The structure has its limitations: custodial savings products carry counterparty risk, regulatory treatment varies considerably by jurisdiction, and yields are not insured.
But for users who want exposure to dollar-denominated returns without exiting the crypto ecosystem, the segment has filled a clear gap.
Institutional demand drives private wealth management programs
A notable development over the past year has been the growth of dedicated services for high-net-worth individuals, family offices, and crypto-native businesses.
Several lending platforms now operate private programs or institutional desks that handle loan amounts starting at $500,000 and extending well into the millions.
These services typically offer customised lending terms, dedicated relationship managers, cross-collateralisation across multiple assets, OTC execution for large trades, and direct bank transfer support.

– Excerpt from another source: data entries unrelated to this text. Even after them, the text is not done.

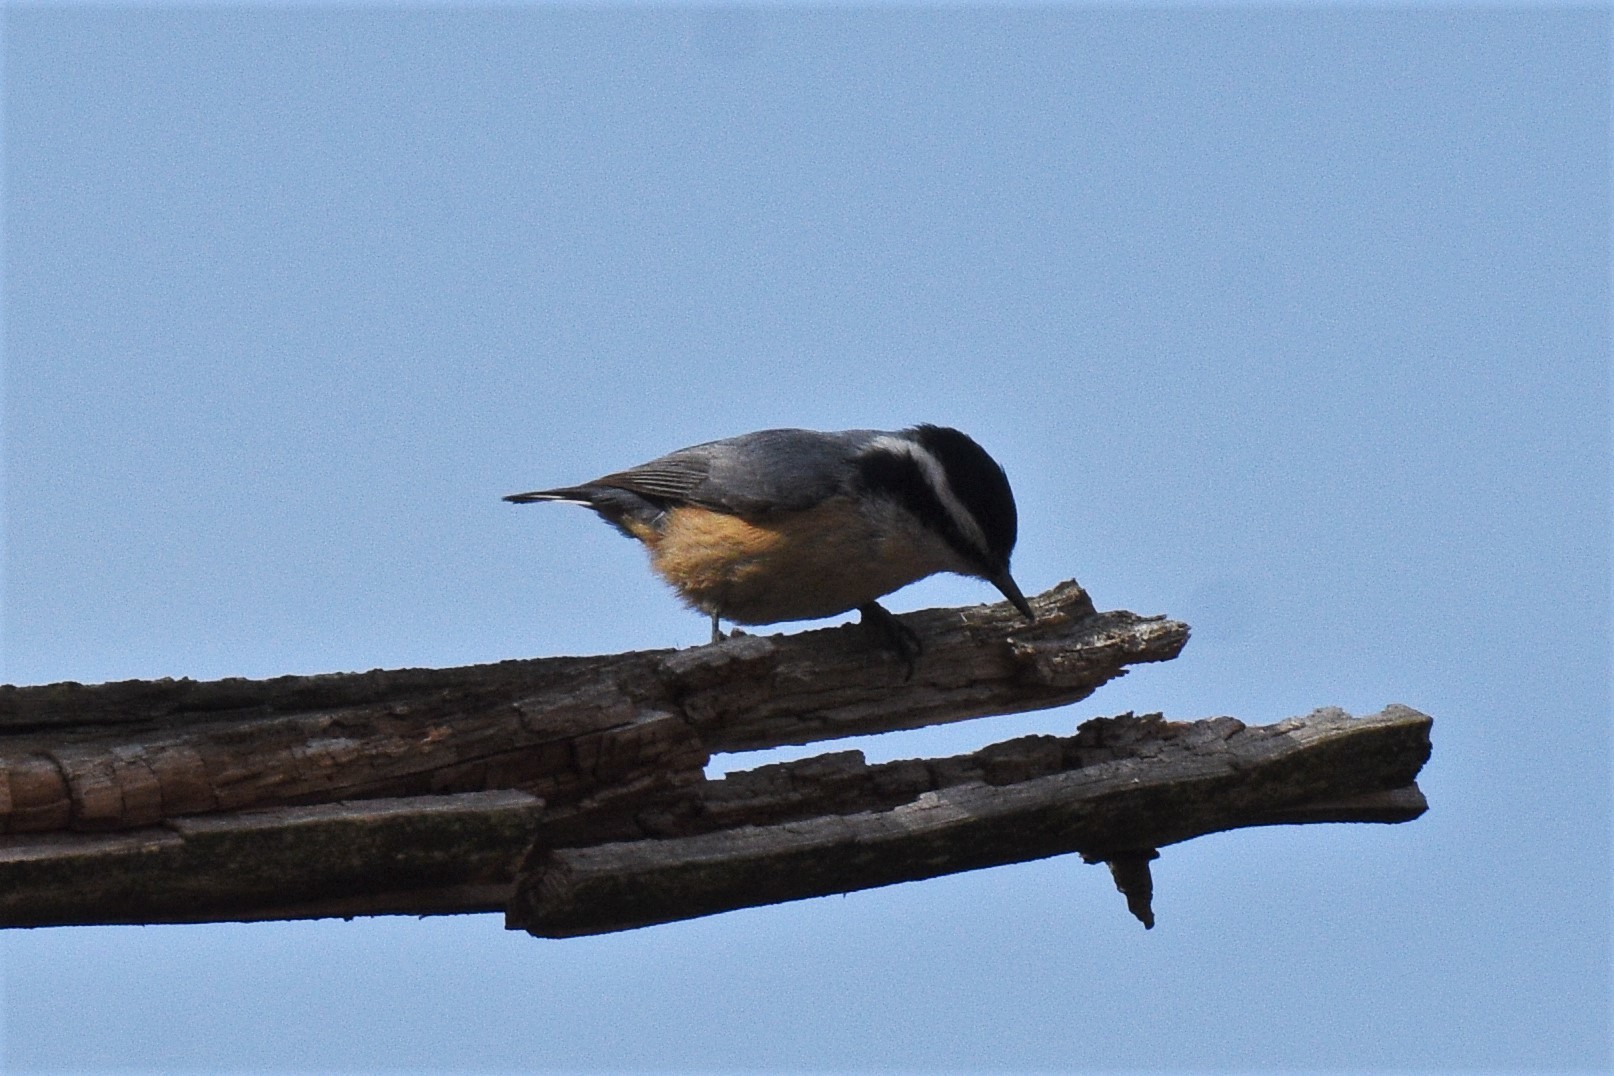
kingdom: Animalia
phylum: Chordata
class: Aves
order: Passeriformes
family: Sittidae
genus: Sitta
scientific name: Sitta canadensis
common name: Red-breasted nuthatch
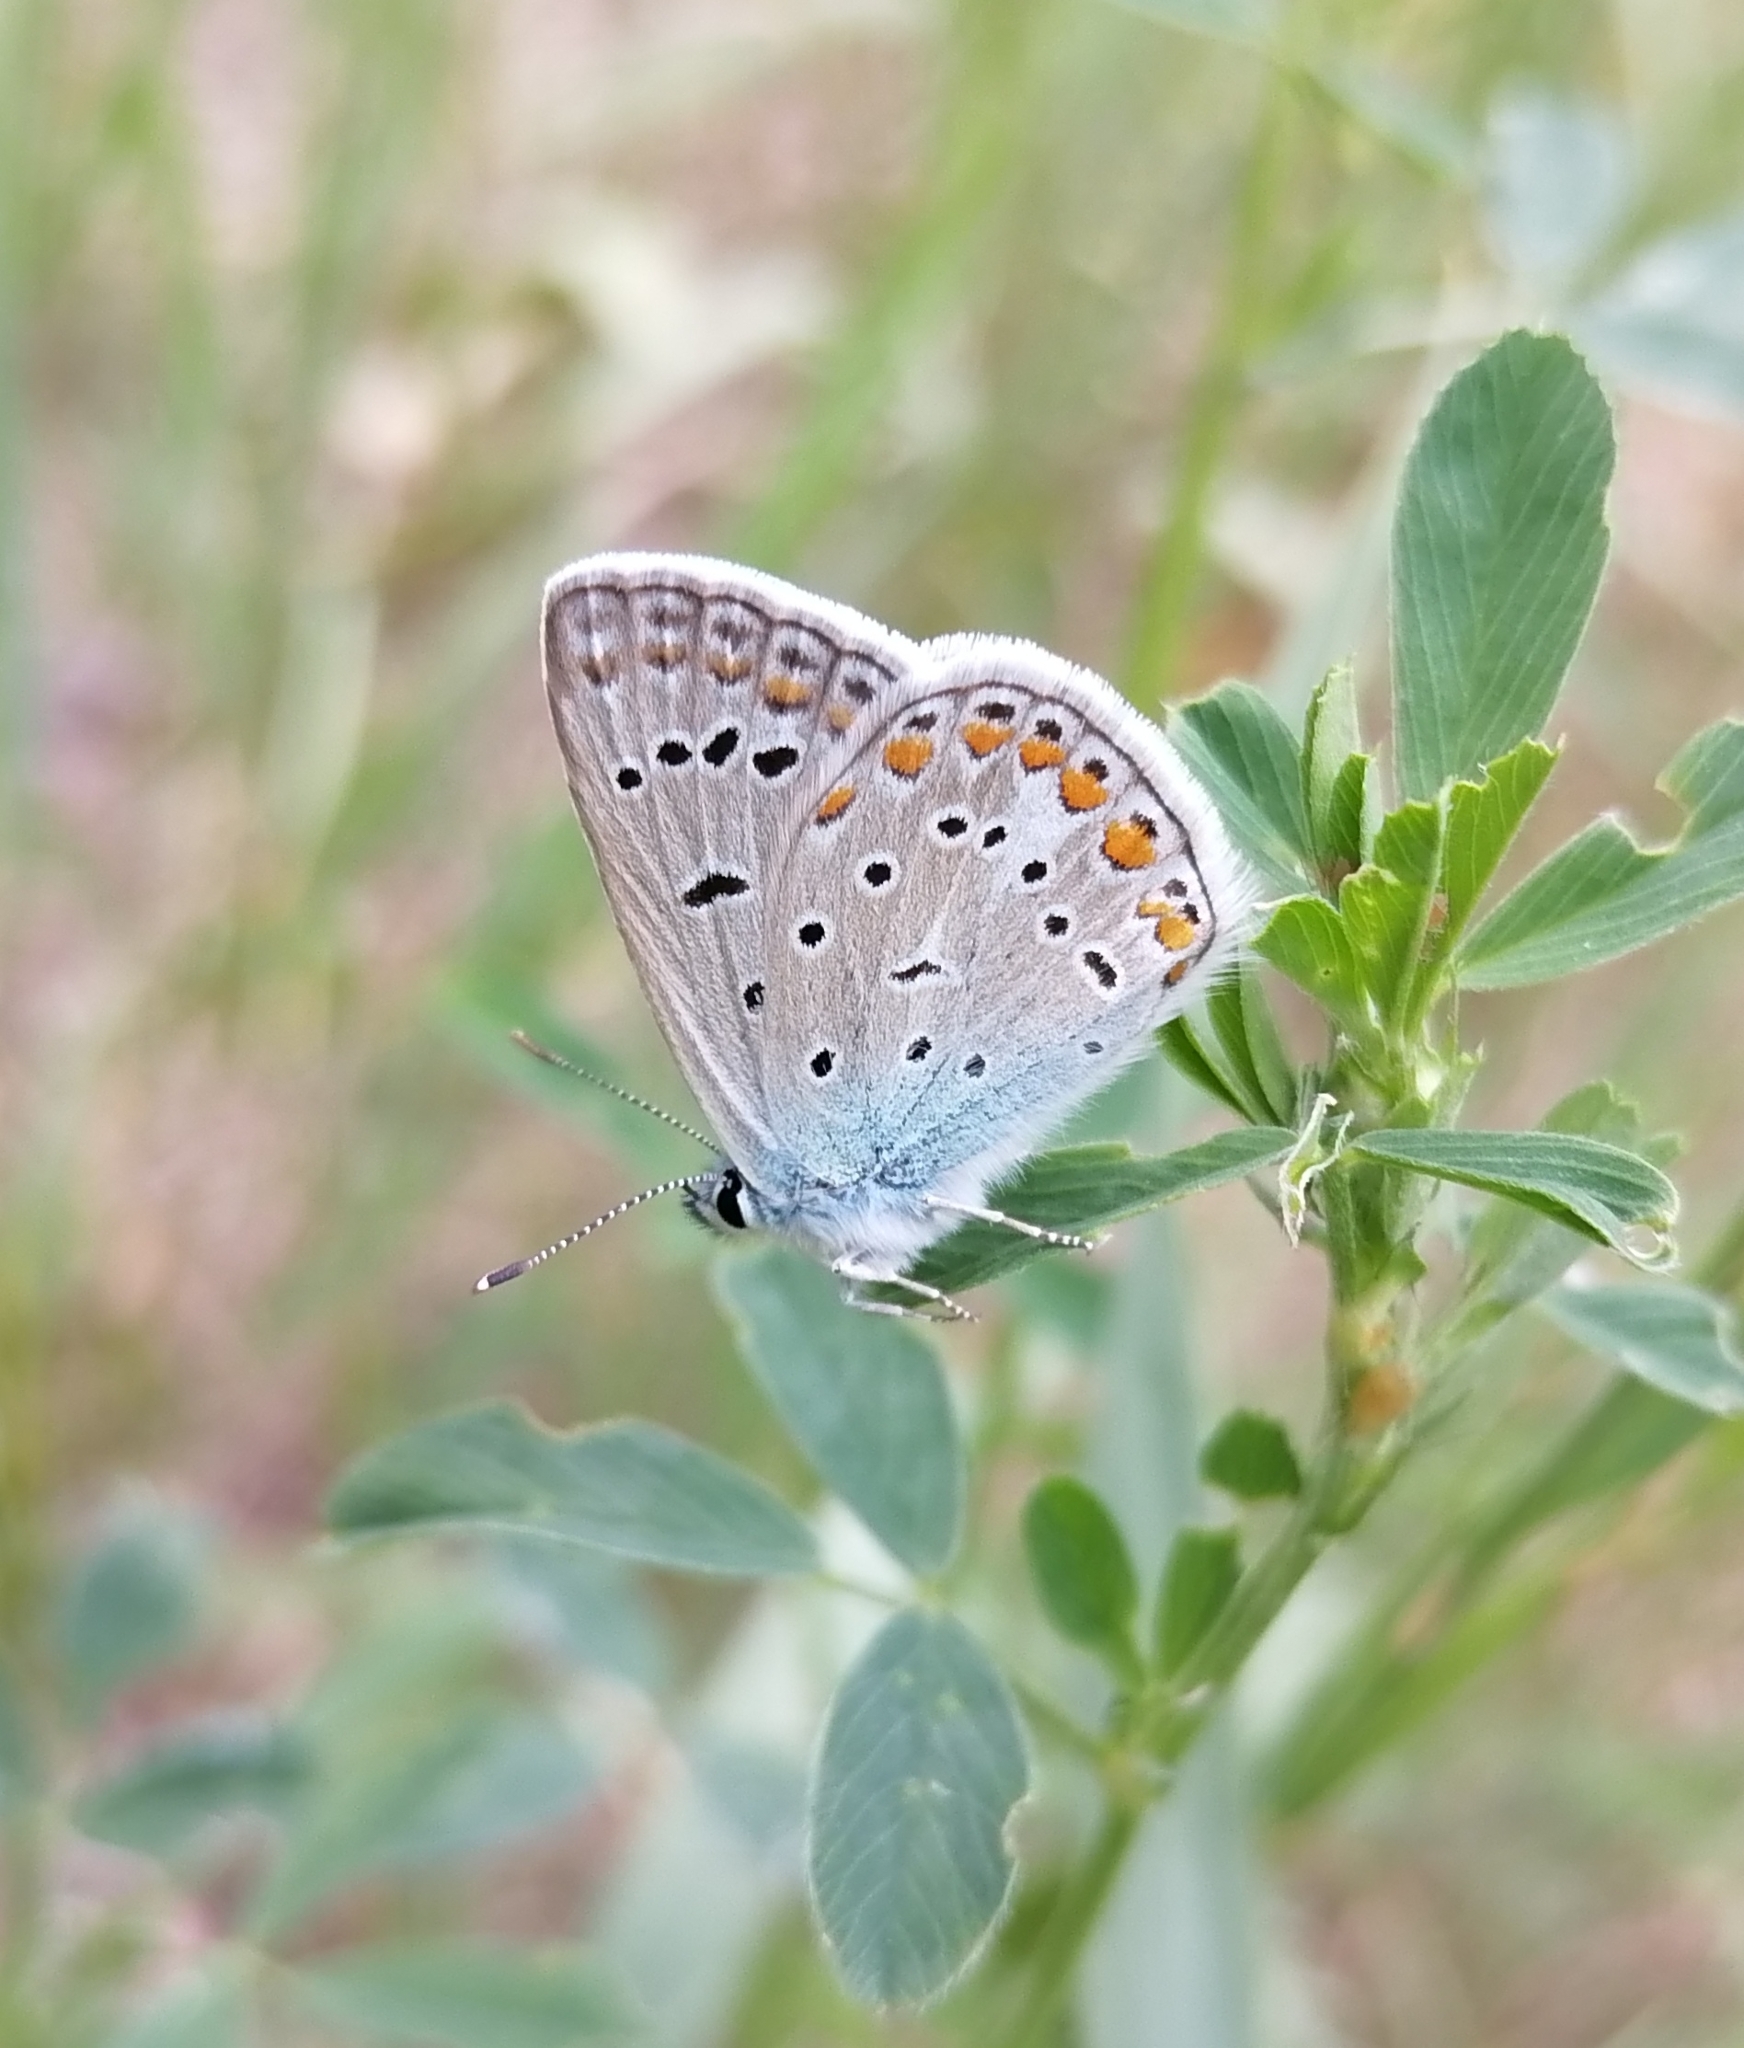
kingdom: Animalia
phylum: Arthropoda
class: Insecta
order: Lepidoptera
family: Lycaenidae
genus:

The terms tend to be more favourable than retail offerings, reflecting both the scale of the relationships and the lower per-dollar servicing costs.
The trend mirrors the institutionalisation underway across the broader crypto sector, with spot Bitcoin and Ethereum ETFs having drawn substantial inflows since their respective approvals, and corporate treasury allocations to digital assets becoming more common.
Lending against those holdings, rather than liquidating them and triggering taxable events, has become an increasingly important use case.
The remaining structural debate in the sector concerns custody.
Most major lending platforms operate on a custodial basis, holding client assets directly.
This enables faster execution, lower fees, and simpler user experiences, but it requires users to trust the platform’s operational and security practices.
Final thoughts
Regulatory pressure has continued to reshape the landscape, with most established platforms now operating as registered Money Services Businesses or under equivalent licences, implementing KYC and AML procedures, and applying withdrawal limits to unverified accounts.
The platforms most likely to retain user trust as the sector continues to mature are those that combine competitive economics with conservative risk practices, transparent custody arrangements, and a track record across multiple market cycles, a relatively short list, but a growing one.